Honest estimate: 3-6 months of focused work by someone who's done it before. 12 months by someone who hasn't.

Non-goals (for now)

  • Multi-column correlation statistics — captures whether l_orderkey and o_orderkey follow the FK relationship's expected distribution. Big help on TPC-H Q5/Q8/Q9 but hard to estimate cheaply. Defer to Ψ.3 if Ψ.2 ships.
  • ML-based cardinality — neural cardinality estimators (NeuroCard, MSCN) — research-grade, not production-ready.
  • Learned plan ordering — Microsoft's NEO, Cardinality Estimation Benchmark — research-grade.

Gates

Ψ.1 gate: - Σ.G.4's cost-driven dispatch picks the fused path on ≥90% of TPC-H queries where it would help (= the queries our hand-coded rules cover today) - Σ.G.4 picks the default path on ≥90% of queries where the fused path would lose (= negative tests we'd need to write) - TPC-H SF=1 + SF=10 numbers don't regress

Ψ.2 gate: to be decided based on Ψ.1's outcome.

Sequencing

  • Prerequisites: Σ.G (to have a planner rule that can consume stats); ideally Φ.1+Φ.3 too so the fused path is broader.
  • Why we defer: the immediate competitor (DuckDB) has good stats but ematix-flow can match its TPC-H numbers on stuff DuckDB cares about without stats.
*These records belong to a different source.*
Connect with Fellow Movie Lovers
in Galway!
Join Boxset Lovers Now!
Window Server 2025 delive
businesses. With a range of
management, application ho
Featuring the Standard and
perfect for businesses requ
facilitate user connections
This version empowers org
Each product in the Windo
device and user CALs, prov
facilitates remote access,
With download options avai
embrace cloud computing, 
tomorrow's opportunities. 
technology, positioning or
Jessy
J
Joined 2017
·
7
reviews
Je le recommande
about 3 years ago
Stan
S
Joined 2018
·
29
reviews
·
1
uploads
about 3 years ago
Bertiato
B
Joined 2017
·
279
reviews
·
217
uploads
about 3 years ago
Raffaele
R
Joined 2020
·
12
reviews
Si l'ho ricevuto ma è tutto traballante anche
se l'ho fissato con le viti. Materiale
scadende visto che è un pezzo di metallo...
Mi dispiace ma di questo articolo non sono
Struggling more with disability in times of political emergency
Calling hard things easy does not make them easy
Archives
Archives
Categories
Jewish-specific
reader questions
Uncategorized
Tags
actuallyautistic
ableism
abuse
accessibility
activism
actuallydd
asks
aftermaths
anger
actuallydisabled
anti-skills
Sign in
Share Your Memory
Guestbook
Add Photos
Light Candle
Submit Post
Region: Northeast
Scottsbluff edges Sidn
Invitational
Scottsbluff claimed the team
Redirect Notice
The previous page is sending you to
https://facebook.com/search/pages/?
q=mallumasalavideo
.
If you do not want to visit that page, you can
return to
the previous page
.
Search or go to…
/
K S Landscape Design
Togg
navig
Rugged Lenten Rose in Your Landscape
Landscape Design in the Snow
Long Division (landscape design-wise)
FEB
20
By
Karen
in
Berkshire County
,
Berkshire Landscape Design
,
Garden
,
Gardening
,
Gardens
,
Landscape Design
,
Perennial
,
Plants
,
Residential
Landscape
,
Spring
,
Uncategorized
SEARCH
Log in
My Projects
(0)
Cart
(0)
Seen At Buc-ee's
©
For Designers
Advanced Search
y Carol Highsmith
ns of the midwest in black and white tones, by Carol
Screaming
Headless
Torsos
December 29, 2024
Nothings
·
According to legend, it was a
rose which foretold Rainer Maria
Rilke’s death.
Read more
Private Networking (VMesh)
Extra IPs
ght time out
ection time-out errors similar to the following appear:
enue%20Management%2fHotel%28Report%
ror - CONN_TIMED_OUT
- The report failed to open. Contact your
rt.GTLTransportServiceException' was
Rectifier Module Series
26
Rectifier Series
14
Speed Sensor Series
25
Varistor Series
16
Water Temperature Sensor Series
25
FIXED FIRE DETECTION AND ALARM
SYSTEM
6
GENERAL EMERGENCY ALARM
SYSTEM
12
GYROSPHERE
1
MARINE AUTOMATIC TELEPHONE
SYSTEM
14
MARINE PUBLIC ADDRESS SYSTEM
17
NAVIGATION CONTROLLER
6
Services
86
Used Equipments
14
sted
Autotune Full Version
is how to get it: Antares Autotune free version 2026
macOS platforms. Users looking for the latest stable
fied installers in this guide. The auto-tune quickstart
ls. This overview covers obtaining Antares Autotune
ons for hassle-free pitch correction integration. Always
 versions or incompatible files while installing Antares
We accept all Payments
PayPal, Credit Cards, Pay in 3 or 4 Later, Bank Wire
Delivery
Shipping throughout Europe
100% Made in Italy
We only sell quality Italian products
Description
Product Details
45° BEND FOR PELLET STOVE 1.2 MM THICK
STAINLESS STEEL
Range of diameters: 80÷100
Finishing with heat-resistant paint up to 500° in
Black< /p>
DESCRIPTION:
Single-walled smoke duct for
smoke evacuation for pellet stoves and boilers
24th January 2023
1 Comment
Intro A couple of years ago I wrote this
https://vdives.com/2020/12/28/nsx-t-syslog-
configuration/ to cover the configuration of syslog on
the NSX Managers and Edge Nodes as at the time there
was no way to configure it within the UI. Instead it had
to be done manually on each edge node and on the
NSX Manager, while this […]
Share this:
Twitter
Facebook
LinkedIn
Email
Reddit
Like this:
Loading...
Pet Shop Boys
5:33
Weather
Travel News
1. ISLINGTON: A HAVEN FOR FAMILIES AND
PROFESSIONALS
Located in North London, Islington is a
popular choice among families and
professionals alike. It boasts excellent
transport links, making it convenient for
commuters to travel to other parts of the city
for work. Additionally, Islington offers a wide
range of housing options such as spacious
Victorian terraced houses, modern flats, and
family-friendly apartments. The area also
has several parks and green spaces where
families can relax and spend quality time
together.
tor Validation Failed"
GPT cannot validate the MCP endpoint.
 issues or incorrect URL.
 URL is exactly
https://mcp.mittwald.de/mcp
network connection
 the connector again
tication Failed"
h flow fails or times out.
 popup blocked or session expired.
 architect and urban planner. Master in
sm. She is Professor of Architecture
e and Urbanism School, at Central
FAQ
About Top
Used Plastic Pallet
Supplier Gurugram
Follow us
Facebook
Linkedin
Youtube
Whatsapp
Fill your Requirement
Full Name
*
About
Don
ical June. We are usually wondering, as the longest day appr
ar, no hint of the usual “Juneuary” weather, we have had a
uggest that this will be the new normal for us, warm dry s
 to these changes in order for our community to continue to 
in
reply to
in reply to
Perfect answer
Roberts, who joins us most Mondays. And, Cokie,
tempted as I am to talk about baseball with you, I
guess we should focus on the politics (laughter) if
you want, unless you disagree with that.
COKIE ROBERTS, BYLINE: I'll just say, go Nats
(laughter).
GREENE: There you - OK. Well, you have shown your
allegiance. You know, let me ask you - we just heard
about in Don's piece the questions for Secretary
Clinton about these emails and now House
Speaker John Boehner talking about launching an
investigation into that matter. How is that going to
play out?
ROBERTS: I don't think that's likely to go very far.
Stats earn their place when we go after workloads outside TPC-H.

Honest open questions

  • Is full CBO worth it given how much TPC-H success we're getting from rule-based? Spark has a CBO and people still complain about bad plans. DuckDB's planner is simple by design and competitive.
  • Could "Ψ.1 + Σ.G.4 + Φ" be the entire optimiser story, and we skip Ψ.2 forever? Plausible. Decide after Ψ.1.